Single mothers are used to the stigma, David Archibald, but we’re far from lazy

David Archibald speaks at a rally in Perth in 2011. Photo: YouTube/mmattjanetSingle mothers lazy? Anthony Albanese – son of a single mother –is rightto call for Pauline Hanson to dump Western Australian One Nation candidate David Archibaldfor saying single motherhood “was a lifestyle choice” and thatsingle mothers were “too lazy to attract and hold a mate”.
Nanjing Night Net

As a single mum of four, I am used to this negative stigmatism which too often accompanies non-traditional parenthood.

Anthony Albanese’s mother, Maryanne Ellery, raised her son on her own. Photo: Albanese Family

I know I am in the minority: Only 16 per cent of families worldwide are single-parent families. But given I didn’t get a full night’s sleep for almost 4000 consecutive nights (or 10 years), that could hardly make me lazy. Singlemotherhood means double the work, double the responsibility and double the number of decisions. Theformula for raising children is often difficult for two-parent families to grasp let alone one on their own.

For me, the jobof single motherhood wasn’t a choice, but circumstances lead me here. The package goesbeyond fulltime paid work. I single-handedly supported a family of five, raising four children under seven, with the constant anxiety of being 100 per centaccountable for the well-being of my children. It’s not just the anxiety but the lack of some one to help with chores around the home that can be overwhelming. I was taking the garbage bins out the night I went into labour with my fourth child. I had to cajole the other three children into the car (yes … they all came to the birth). This cemented the turbulent breadth of responsibility that lay ahead.

Federal ALP politician Anthony Albanese, son of a single mother says he is offended by One Nation’s David Archibald calling single mothers lazy. Photo: Kate Geraghty

Despite my perpetual state of exhaustion, I drew upon my own life experiences to formulate a unique parenting method for a unique situation. These included three years backpacking, working and living around the world, learning various languages, three university degrees and a career as a finance journalist and editor.

My children have all thrived academically and socially and they are extremely kind, well-adjusted people so I can now look back relieved that whatever I did, for the most part, worked.

Of course, there are challenges unique to every single-parent family. The hardest parts of single motherhood have been:

1. Fatigue. My parenting style, which involved co-sleeping, breastfeeding each child for at least two years, home cooking, fulltime work and volunteer work, meant I was always tired.

2. Decisions. A single parent with full responsibility for their children has no consistent sounding board to flesh out decisions. When every decision needs to be made by one person alone, it can be overwhelming. I made plenty of good decisions but I also made some bad ones – and for those, it would have been great to share the blame with someone …

3. Vulnerability. Single parents with full responsibility are financially, emotionally and socially vulnerable because we are on our own. In a healthy relationship, one plus one equals so much more. But when you are on your own, there is no one to play devil’s advocate, no one to playgood cop/bad cop and no one to back up your argument.

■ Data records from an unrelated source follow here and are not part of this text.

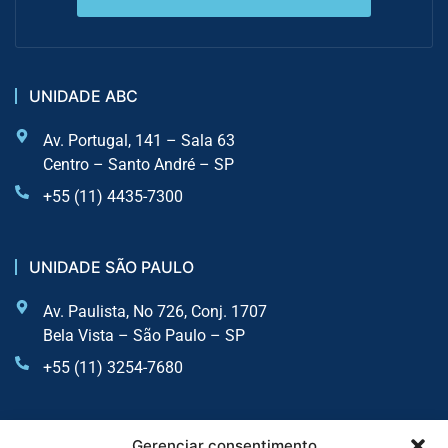
UNIDADE ABC
Av. Portugal, 141 – Sala 63
Centro – Santo André – SP
+55 (11) 4435-7300
UNIDADE SÃO PAULO
Av. Paulista, No 726, Conj. 1707
Bela Vista – São Paulo – SP
+55 (11) 3254-7680
UNIDADE SOROCABA
Gerenciar consentimento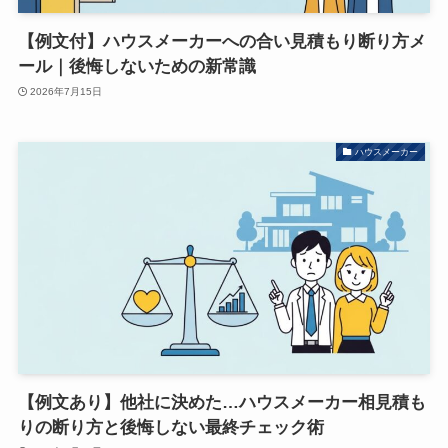
【例文付】ハウスメーカーへの合い見積もり断り方メ
ール｜後悔しないための新常識
2026年7月15日
ハウスメーカー
【例文あり】他社に決めた…ハウスメーカー相見積も
りの断り方と後悔しない最終チェック術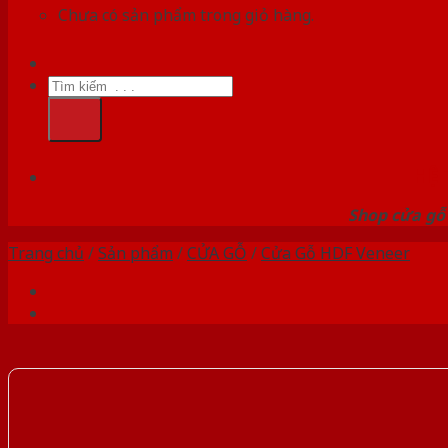
Chưa có sản phẩm trong giỏ hàng.
Tìm
kiếm:
HỆ
Shop cửa gỗ 
Trang chủ
/
Sản phẩm
/
CỬA GỖ
/
Cửa Gỗ HDF Veneer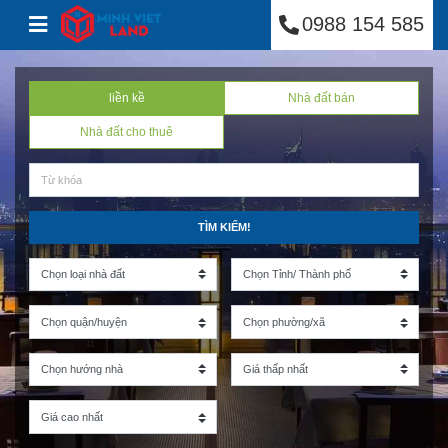
Minh Việt Land
Skip to content
0988 154 585
liền kề
Nhà đất bán
Nhà đất cho thuê
TÌM KIẾM!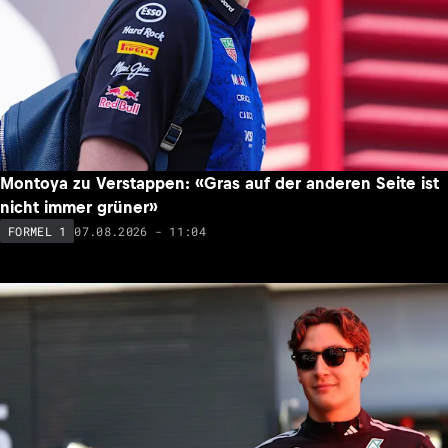
Ehrgeizige Ziele: Kampfansage von McLaren-Teamchef
Andrea Stella
07.08.2026 - 14:14
FORMEL 1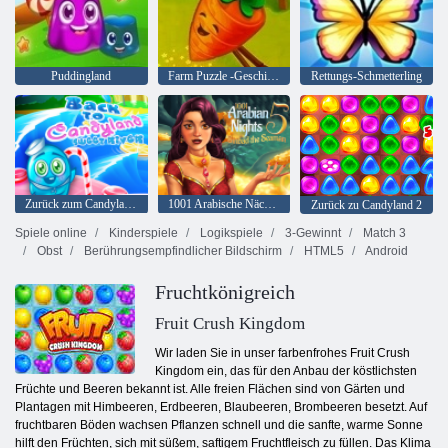
Puddingland
Farm Puzzle -Geschichte
Rettungs-Schmetterling
Zurück zum Candyland Sweet River
1001 Arabische Nächte 5: Sinbad der Seemann
Zurück zu Candyland 2
Spiele online
Kinderspiele
Logikspiele
3-Gewinnt
Match 3
Obst
Berührungsempfindlicher Bildschirm
HTML5
Android
Fruchtkönigreich
Fruit Crush Kingdom
Wir laden Sie in unser farbenfrohes Fruit Crush
Kingdom ein, das für den Anbau der köstlichsten
Früchte und Beeren bekannt ist. Alle freien Flächen sind von Gärten und
Plantagen mit Himbeeren, Erdbeeren, Blaubeeren, Brombeeren besetzt. Auf
fruchtbaren Böden wachsen Pflanzen schnell und die sanfte, warme Sonne
hilft den Früchten, sich mit süßem, saftigem Fruchtfleisch zu füllen. Das Klima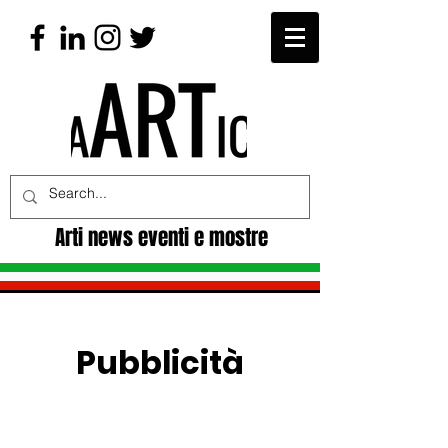
Arti news eventi e mostre
Pubblicità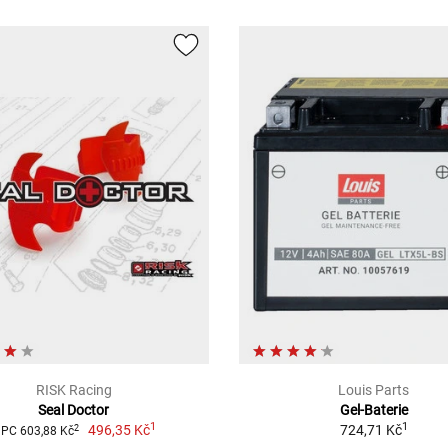
RISK Racing
Louis Parts
Seal Doctor
Gel-Baterie
1
1
496,35 Kč
724,71 Kč
2
PC 603,88 Kč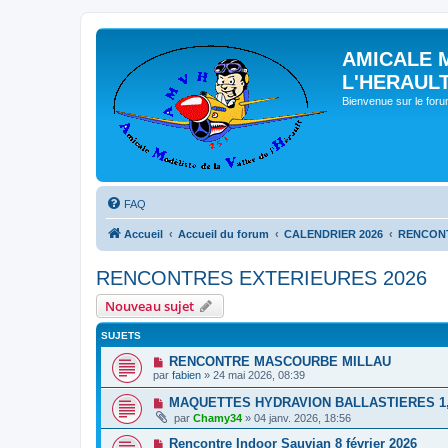
AMICALE 
L'HERAUL
Bienvenue sur le for
FAQ
Accueil
Accueil du forum
CALENDRIER 2026
RENCONT
RENCONTRES EXTERIEURES 2026
Nouveau sujet
SUJETS
RENCONTRE MASCOURBE MILLAU
par
fabien
» 24 mai 2026, 08:39
MAQUETTES HYDRAVION BALLASTIERES 1, 2
par
Chamy34
» 04 janv. 2026, 18:56
Rencontre Indoor Sauvian 8 février 2026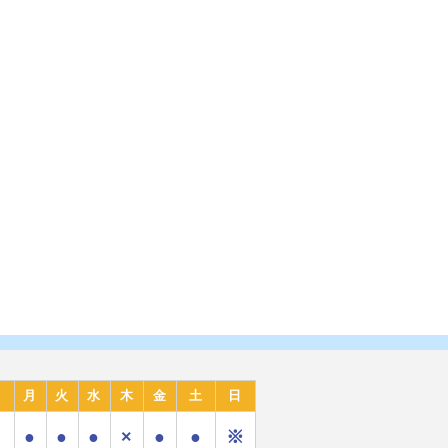
月
火
水
木
金
土
日
●
●
●
×
●
●
※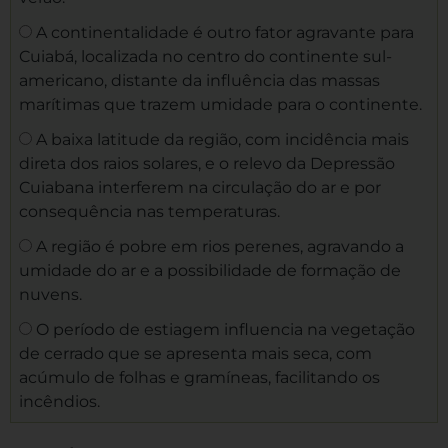
A continentalidade é outro fator agravante para
Cuiabá, localizada no centro do continente sul-
americano, distante da influência das massas
marítimas que trazem umidade para o continente.
A baixa latitude da região, com incidência mais
direta dos raios solares, e o relevo da Depressão
Cuiabana interferem na circulação do ar e por
consequência nas temperaturas.
A região é pobre em rios perenes, agravando a
umidade do ar e a possibilidade de formação de
nuvens.
O período de estiagem influencia na vegetação
de cerrado que se apresenta mais seca, com
acúmulo de folhas e gramíneas, facilitando os
incêndios.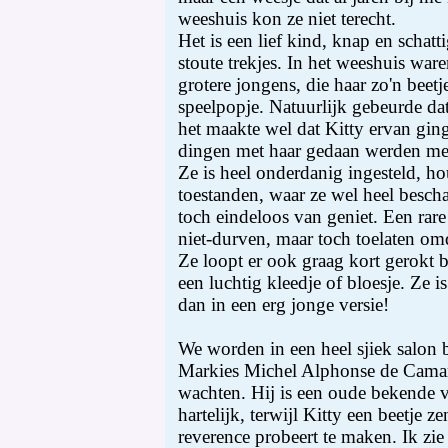
weeshuis kon ze niet terecht.
Het is een lief kind, knap en schatt
stoute trekjes. In het weeshuis war
grotere jongens, die haar zo'n beet
speelpopje. Natuurlijk gebeurde da
het maakte wel dat Kitty ervan gin
dingen met haar gedaan werden met
Ze is heel onderdanig ingesteld, h
toestanden, waar ze wel heel bescha
toch eindeloos van geniet. Een rar
niet-durven, maar toch toelaten om
Ze loopt er ook graag kort gerokt b
een luchtig kleedje of bloesje. Ze i
dan in een erg jonge versie!
We worden in een heel sjiek salon 
Markies Michel Alphonse de Camarq
wachten. Hij is een oude bekende 
hartelijk, terwijl Kitty een beetje 
reverence probeert te maken. Ik zie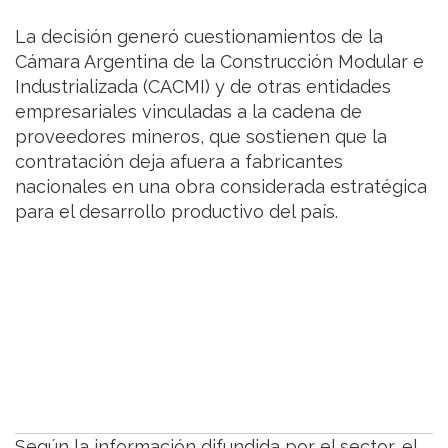
La decisión generó cuestionamientos de la
Cámara Argentina de la Construcción Modular e
Industrializada (CACMI) y de otras entidades
empresariales vinculadas a la cadena de
proveedores mineros, que sostienen que la
contratación deja afuera a fabricantes
nacionales en una obra considerada estratégica
para el desarrollo productivo del país.
Según la información difundida por el sector, el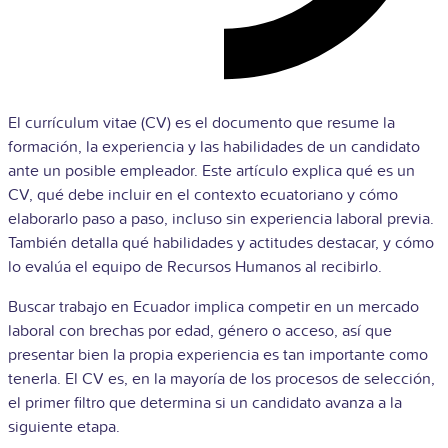
El currículum vitae (CV) es el documento que resume la
formación, la experiencia y las habilidades de un candidato
ante un posible empleador. Este artículo explica qué es un
CV, qué debe incluir en el contexto ecuatoriano y cómo
elaborarlo paso a paso, incluso sin experiencia laboral previa.
También detalla qué habilidades y actitudes destacar, y cómo
lo evalúa el equipo de Recursos Humanos al recibirlo.
Buscar trabajo en Ecuador implica competir en un mercado
laboral con brechas por edad, género o acceso, así que
presentar bien la propia experiencia es tan importante como
tenerla. El CV es, en la mayoría de los procesos de selección,
el primer filtro que determina si un candidato avanza a la
siguiente etapa.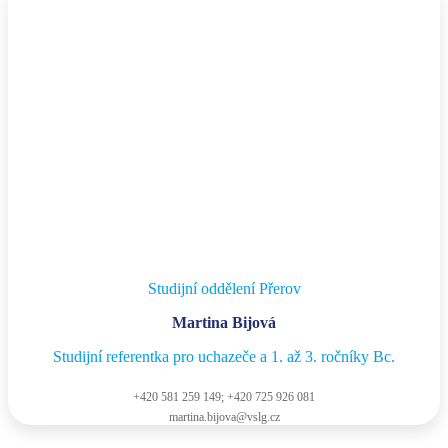
Studijní oddělení Přerov
Martina Bijová
Studijní referentka pro uchazeče a 1. až 3. ročníky Bc.
+420 581 259 149; +420 725 926 081
martina.bijova@vslg.cz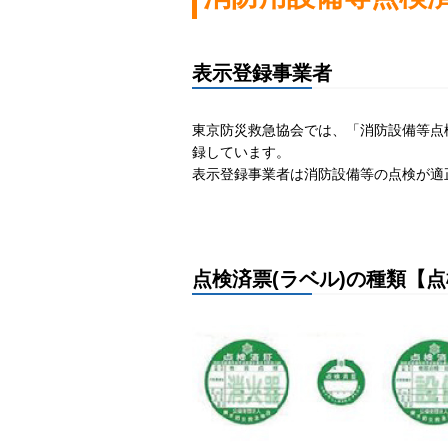
表示登録事業者
東京防災救急協会では、「消防設備等点
録しています。
表示登録事業者は消防設備等の点検が適
点検済票(ラベル)の種類【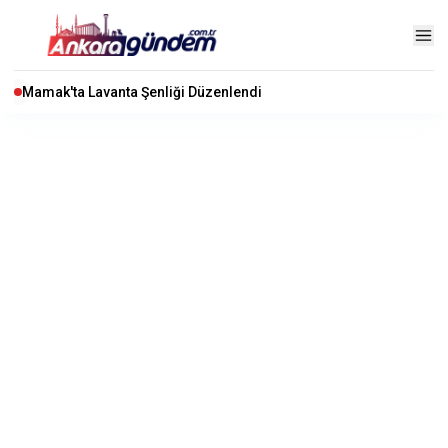
Mamak'ta Lavanta Şenliği Düzenlendi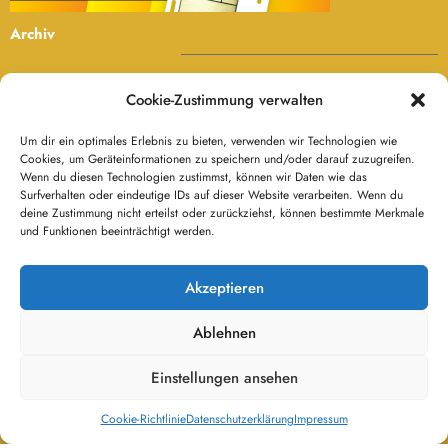
Gewerbe- oder Autorenanmeldung
Einloggen
Passwort vergessen
Cookie-Zustimmung verwalten
Passwort ändern
Um dir ein optimales Erlebnis zu bieten, verwenden wir Technologien wie
Cookies, um Geräteinformationen zu speichern und/oder darauf zuzugreifen.
Agb’s
Wenn du diesen Technologien zustimmst, können wir Daten wie das
Surfverhalten oder eindeutige IDs auf dieser Website verarbeiten. Wenn du
Besucher:
deine Zustimmung nicht erteilst oder zurückziehst, können bestimmte Merkmale
und Funktionen beeinträchtigt werden.
Besucher heute:
Akzeptieren
114
Besucher gestern:
Ablehnen
201
Besucher gesamt:
Einstellungen ansehen
119.816
Cookie-Richtlinie
Datenschutzerklärung
Impressum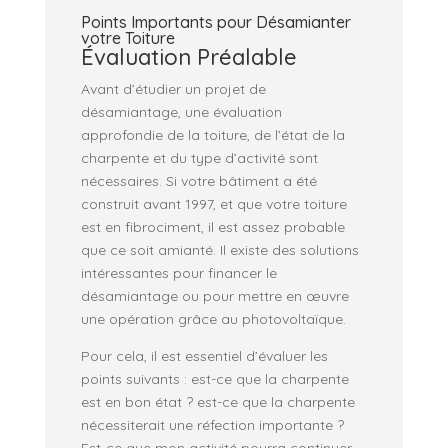
Points Importants pour Désamianter
votre Toiture
Évaluation Préalable
Avant d’étudier un projet de
désamiantage, une évaluation
approfondie de la toiture, de l’état de la
charpente et du type d’activité sont
nécessaires. Si votre bâtiment a été
construit avant 1997, et que votre toiture
est en fibrociment, il est assez probable
que ce soit amianté. Il existe des solutions
intéressantes pour financer le
désamiantage ou pour mettre en œuvre
une opération grâce au photovoltaïque.
Pour cela, il est essentiel d’évaluer les
points suivants : est-ce que la charpente
est en bon état ? est-ce que la charpente
nécessiterait une réfection importante ?
Est-ce que mon activité pourra continuer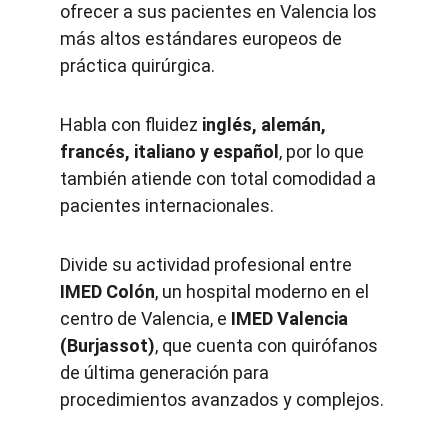
ofrecer a sus pacientes en Valencia los 
más altos estándares europeos de 
práctica quirúrgica.
Habla con fluidez 
inglés, alemán, 
francés, italiano y español
, por lo que 
también atiende con total comodidad a 
pacientes internacionales.
Divide su actividad profesional entre 
IMED Colón
, un hospital moderno en el 
centro de Valencia, e 
IMED Valencia 
(Burjassot)
, que cuenta con quirófanos 
de última generación para 
procedimientos avanzados y complejos.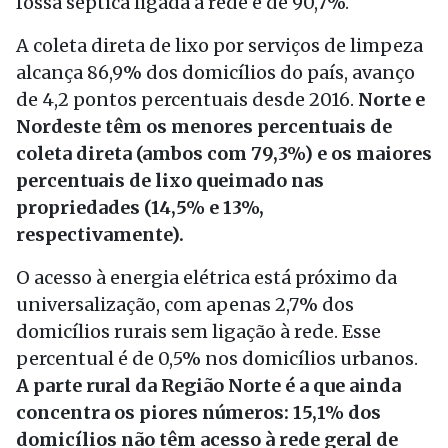
fossa séptica ligada à rede é de 90,7%.
A coleta direta de lixo por serviços de limpeza
alcança 86,9% dos domicílios do país, avanço
de 4,2 pontos percentuais desde 2016.
Norte e
Nordeste têm os menores percentuais de
coleta direta (ambos com 79,3%) e os maiores
percentuais de lixo queimado nas
propriedades (14,5% e 13%,
respectivamente).
O acesso à energia elétrica está próximo da
universalização, com apenas 2,7% dos
domicílios rurais sem ligação à rede. Esse
percentual é de 0,5% nos domicílios urbanos.
A parte rural da Região Norte é a que ainda
concentra os piores números: 15,1% dos
domicílios não têm acesso à rede geral de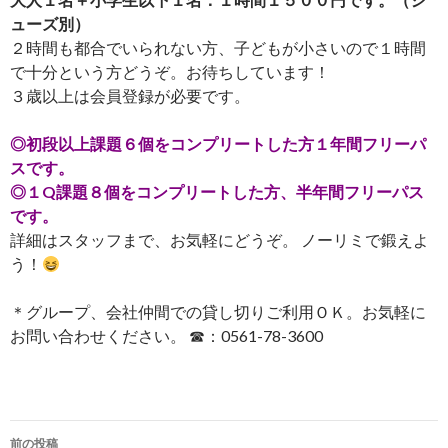
ューズ別）
２時間も都合でいられない方、子どもが小さいので１時間
で十分という方どうぞ。お待ちしています！
３歳以上は会員登録が必要です。
◎初段以上課題６個をコンプリートした方１年間フリーパ
スです。
◎１Q課題８個をコンプリートした方、半年間フリーパス
です。
詳細はスタッフまで、お気軽にどうぞ。 ノーリミで鍛えよ
う！
＊グループ、会社仲間での貸し切りご利用ＯＫ。お気軽に
お問い合わせください。 ☎：0561-78-3600
投
前の投稿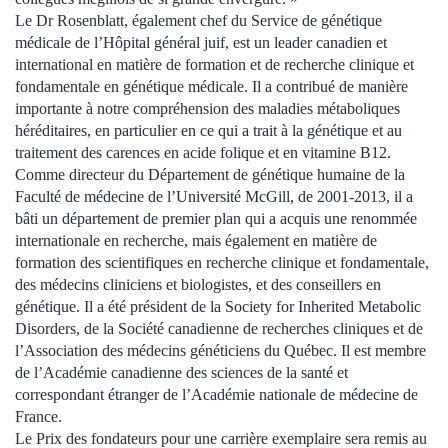
Le Dr Rosenblatt, également chef du Service de génétique
médicale de l’Hôpital général juif, est un leader canadien et
international en matière de formation et de recherche clinique et
fondamentale en génétique médicale. Il a contribué de manière
importante à notre compréhension des maladies métaboliques
héréditaires, en particulier en ce qui a trait à la génétique et au
traitement des carences en acide folique et en vitamine B12.
Comme directeur du Département de génétique humaine de la
Faculté de médecine de l’Université McGill, de 2001-2013, il a
bâti un département de premier plan qui a acquis une renommée
internationale en recherche, mais également en matière de
formation des scientifiques en recherche clinique et fondamentale,
des médecins cliniciens et biologistes, et des conseillers en
génétique. Il a été président de la Society for Inherited Metabolic
Disorders, de la Société canadienne de recherches cliniques et de
l’Association des médecins généticiens du Québec. Il est membre
de l’Académie canadienne des sciences de la santé et
correspondant étranger de l’Académie nationale de médecine de
France.
Le Prix des fondateurs pour une carrière exemplaire sera remis au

Despite those challenges, there are some very special things about being a single parent. A conflict-free environment is possibly the most important. Then there is the closeness to your children. And the knowledge that they are the way they are because of all your hard work, love and dedication.

There is too the liberating side of making all the decisions on your own, unhindered by a partner.

I took my children to live in France. We backpackedfrom the Arctic Circle in Norway down to the Sahara Desert in Morocco. On another trip, we ventured through China and across Russia and Mongolia on the Trans-Siberian railway. We travelled around Australia – camping under the stars, swimming in deserted hot water springs and climbing mountains.

This latest comment from a One Nation male politician showsthere will always be people out there who label and judge.

Single parenthood comes in many forms ranging from parents with zero contact with their children to parents with 100 per centresponsibility.

Most of us don’t start out wanting to be single parents. We find ourselves in this circumstance for varied reasons, including the death of a partner, separation/divorce, adoption, planned insemination, unplanned or planned pregnancy and rape.

It is not just single mums who get judged. Career women, women without children, gay people and even white picket fence married people with children get judged.

There is no longer a prescribed formula for what a family looks like or how you should raise your children.

For me, from the ashes of the unexpected and a lot of hard work and intuitive, independent thinking, I grew strong and resilient and stopped caring about who was judging.And I learnt to embrace the abundance that I do have. I am many things to my family and friends: but lazy isn’t one of them.

Rosy Mobbs is a nurse and a financial journalist. This story Administrator ready to work first appeared on Nanjing Night Net.